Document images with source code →
· · ·
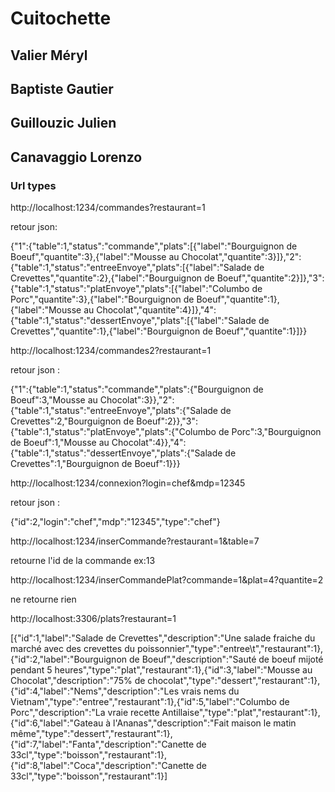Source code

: # Cuitochette
## Valier Méryl
## Baptiste Gautier
## Guillouzic Julien
## Canavaggio Lorenzo



### Url types

http://localhost:1234/commandes?restaurant=1

retour json:

{"1":{"table":1,"status":"commande","plats":[{"label":"Bourguignon de Boeuf","quantite":3},{"label":"Mousse au Chocolat","quantite":3}]},"2":{"table":1,"status":"entreeEnvoye","plats":[{"label":"Salade de Crevettes","quantite":2},{"label":"Bourguignon de Boeuf","quantite":2}]},"3":{"table":1,"status":"platEnvoye","plats":[{"label":"Columbo de Porc","quantite":3},{"label":"Bourguignon de Boeuf","quantite":1},{"label":"Mousse au Chocolat","quantite":4}]},"4":{"table":1,"status":"dessertEnvoye","plats":[{"label":"Salade de Crevettes","quantite":1},{"label":"Bourguignon de Boeuf","quantite":1}]}}


http://localhost:1234/commandes2?restaurant=1

retour json : 

{"1":{"table":1,"status":"commande","plats":{"Bourguignon de Boeuf":3,"Mousse au Chocolat":3}},"2":{"table":1,"status":"entreeEnvoye","plats":{"Salade de Crevettes":2,"Bourguignon de Boeuf":2}},"3":{"table":1,"status":"platEnvoye","plats":{"Columbo de Porc":3,"Bourguignon de Boeuf":1,"Mousse au Chocolat":4}},"4":{"table":1,"status":"dessertEnvoye","plats":{"Salade de Crevettes":1,"Bourguignon de Boeuf":1}}}


http://localhost:1234/connexion?login=chef&mdp=12345

retour json : 

{"id":2,"login":"chef","mdp":"12345","type":"chef"}


http://localhost:1234/inserCommande?restaurant=1&table=7

retourne l'id de la commande ex:13


http://localhost:1234/inserCommandePlat?commande=1&plat=4?quantite=2

ne retourne rien


http://localhost:3306/plats?restaurant=1

[{"id":1,"label":"Salade de Crevettes","description":"Une salade fraiche du marché avec des crevettes du poissonnier","type":"entree\t","restaurant":1},{"id":2,"label":"Bourguignon de Boeuf","description":"Sauté de boeuf mijoté pendant 5 heures","type":"plat","restaurant":1},{"id":3,"label":"Mousse au Chocolat","description":"75% de chocolat","type":"dessert","restaurant":1},{"id":4,"label":"Nems","description":"Les vrais nems du Vietnam","type":"entree","restaurant":1},{"id":5,"label":"Columbo de Porc","description":"La vraie recette Antillaise","type":"plat","restaurant":1},{"id":6,"label":"Gateau à l'Ananas","description":"Fait maison le matin même","type":"dessert","restaurant":1},{"id":7,"label":"Fanta","description":"Canette de 33cl","type":"boisson","restaurant":1},{"id":8,"label":"Coca","description":"Canette de 33cl","type":"boisson","restaurant":1}]
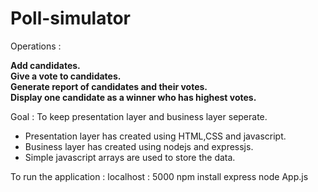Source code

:# Poll-simulator

Operations :

**Add candidates.**  
**Give a vote to candidates.**  
**Generate report of candidates and their votes.**  
**Display one candidate as a winner who has highest votes.**   

Goal : To keep presentation layer and business layer seperate.

- Presentation layer has created using HTML,CSS and javascript.
- Business layer has created using nodejs and expressjs.
- Simple javascript arrays are used to store the data.

To run the application :
localhost : 5000
npm install express
node App.js 
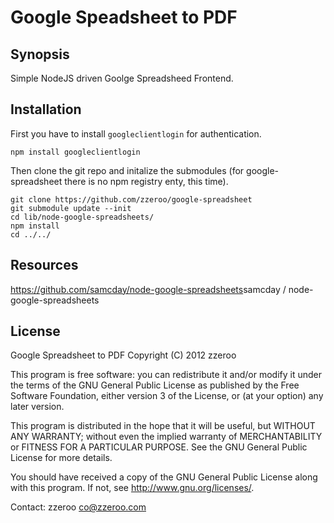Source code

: Google Speadsheet to PDF
========================

Synopsis
---
Simple NodeJS driven Goolge Spreadsheed Frontend.



Installation
---
First you have to install `googleclientlogin` for authentication.

    npm install googleclientlogin

Then clone the git repo and initalize the submodules (for google-spreadsheet there is no npm registry enty, this time).

    git clone https://github.com/zzeroo/google-spreadsheet
    git submodule update --init
    cd lib/node-google-spreadsheets/
    npm install
    cd ../../


Resources
---
  <https://github.com/samcday/node-google-spreadsheets>samcday / node-google-spreadsheets 

License
---

  Google Spreadsheet to PDF
  Copyright (C) 2012  zzeroo

  This program is free software: you can redistribute it and/or modify
  it under the terms of the GNU General Public License as published by
  the Free Software Foundation, either version 3 of the License, or
  (at your option) any later version.

  This program is distributed in the hope that it will be useful,
  but WITHOUT ANY WARRANTY; without even the implied warranty of
  MERCHANTABILITY or FITNESS FOR A PARTICULAR PURPOSE.  See the
  GNU General Public License for more details.

  You should have received a copy of the GNU General Public License
  along with this program.  If not, see <http://www.gnu.org/licenses/>.

  Contact: zzeroo <co@zzeroo.com>



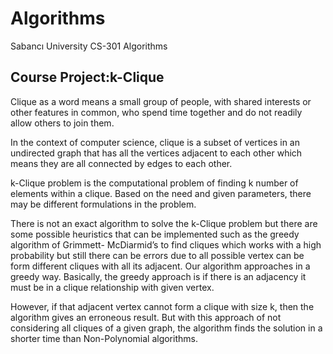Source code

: # Algorithms
 
Sabancı University CS-301 Algorithms

## Course Project:k-Clique

Clique as a word means a small group of people, with shared interests or other features in common, who spend time together and do not readily allow others to join them.

In the context of computer science, clique is a subset of vertices in an undirected graph that has all the vertices adjacent to each other which means they are all connected by edges to each other.

k-Clique problem is the computational problem of finding k number of elements within a clique. Based on the need and given parameters, there may be different formulations in the problem.

There is not an exact algorithm to solve the k-Clique problem but there are some possible heuristics that can be implemented such as the greedy algorithm of Grimmett- McDiarmid’s to find cliques which works with a high probability but still there can be errors due to all possible vertex can be form different cliques with all its adjacent. Our algorithm approaches in a greedy way. Basically, the greedy approach is if there is an adjacency it must be in a clique relationship with given vertex. 

However, if that adjacent vertex cannot form a clique with size k, then the algorithm gives an erroneous result. 
But with this approach of not considering all cliques of a given graph, the algorithm finds the solution in a shorter time than Non-Polynomial algorithms.
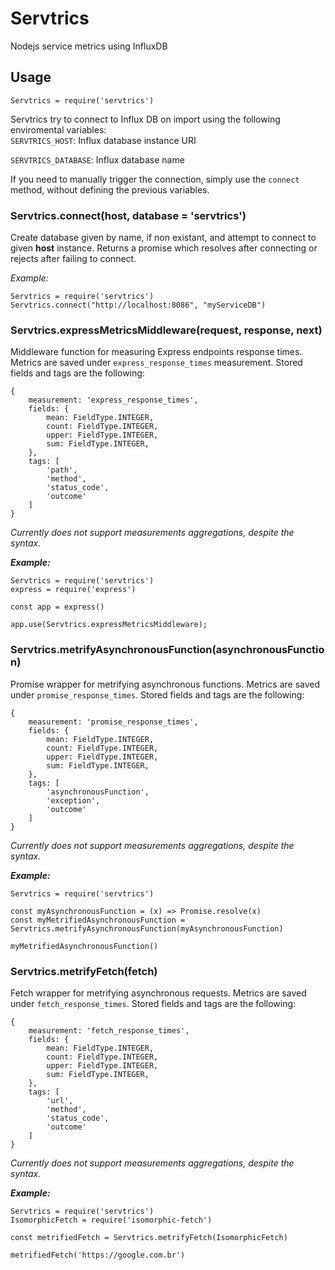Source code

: # Servtrics

Nodejs service metrics using InfluxDB

## Usage
`Servtrics = require('servtrics')`

Servtrics try to connect to Influx DB on import using the following enviromental variables:    
`SERVTRICS_HOST`: Influx database instance URI

`SERVTRICS_DATABASE`: Influx database name

If you need to manually trigger the connection, simply use the `connect` method, without defining the previous variables.

### Servtrics.connect(host, database = 'servtrics')
Create database given by name, if non existant, and attempt to connect to given **host** instance. Returns a promise which resolves after connecting or rejects after failing to connect.

_Example:_ 

    Servtrics = require('servtrics')
    Servtrics.connect("http://localhost:8086", "myServiceDB")


### Servtrics.expressMetricsMiddleware(request, response, next)
Middleware function for measuring Express endpoints response times. Metrics are saved under `express_response_times` measurement. Stored fields and tags are the following:

    {
        measurement: 'express_response_times',
        fields: {
            mean: FieldType.INTEGER,
            count: FieldType.INTEGER,
            upper: FieldType.INTEGER,
            sum: FieldType.INTEGER,
        },
        tags: [
            'path',
            'method',
            'status_code',
            'outcome'
        ]
    }
_Currently does not support measurements aggregations, despite the syntax._

**_Example:_** 

    Servtrics = require('servtrics')
    express = require('express')
    
    const app = express()
    
    app.use(Servtrics.expressMetricsMiddleware);

### Servtrics.metrifyAsynchronousFunction(asynchronousFunction)
Promise wrapper for metrifying asynchronous functions. Metrics are saved under `promise_response_times`. Stored fields and tags are the following:

    {
        measurement: 'promise_response_times',
        fields: {
            mean: FieldType.INTEGER,
            count: FieldType.INTEGER,
            upper: FieldType.INTEGER,
            sum: FieldType.INTEGER,
        },
        tags: [
            'asynchronousFunction',
            'exception',
            'outcome'
        ]
    }
_Currently does not support measurements aggregations, despite the syntax._

**_Example:_**
    
    Servtrics = require('servtrics')
    
    const myAsynchronousFunction = (x) => Promise.resolve(x)
    const myMetrifiedAsynchronousFunction = Servtrics.metrifyAsynchronousFunction(myAsynchronousFunction)
    
    myMetrifiedAsynchronousFunction() 
    
### Servtrics.metrifyFetch(fetch)
Fetch wrapper for metrifying asynchronous requests. Metrics are saved under `fetch_response_times`. Stored fields and tags are the following:

    {
        measurement: 'fetch_response_times',
        fields: {
            mean: FieldType.INTEGER,
            count: FieldType.INTEGER,
            upper: FieldType.INTEGER,
            sum: FieldType.INTEGER,
        },
        tags: [
            'url',
            'method',
            'status_code',
            'outcome'
        ]
    }
_Currently does not support measurements aggregations, despite the syntax._

**_Example:_**
    
    Servtrics = require('servtrics')
    IsomorphicFetch = require('isomorphic-fetch')
    
    const metrifiedFetch = Servtrics.metrifyFetch(IsomorphicFetch)
    
    metrifiedFetch('https://google.com.br')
· · ·
Would you transcribe the lines above exactly, going from the line bearing "localhost : 5000" through the line bearing "git clone https://github.com/zzeroo/google-spreadsheet", and drop the pictures from the copy?

ANSWER TO THIS PROBLEM →
localhost : 5000
npm install express
node App.js 
Source code

: Google Speadsheet to PDF
========================

Synopsis
---
Simple NodeJS driven Goolge Spreadsheed Frontend.



Installation
---
First you have to install `googleclientlogin` for authentication.

    npm install googleclientlogin

Then clone the git repo and initalize the submodules (for google-spreadsheet there is no npm registry enty, this time).

    git clone https://github.com/zzeroo/google-spreadsheet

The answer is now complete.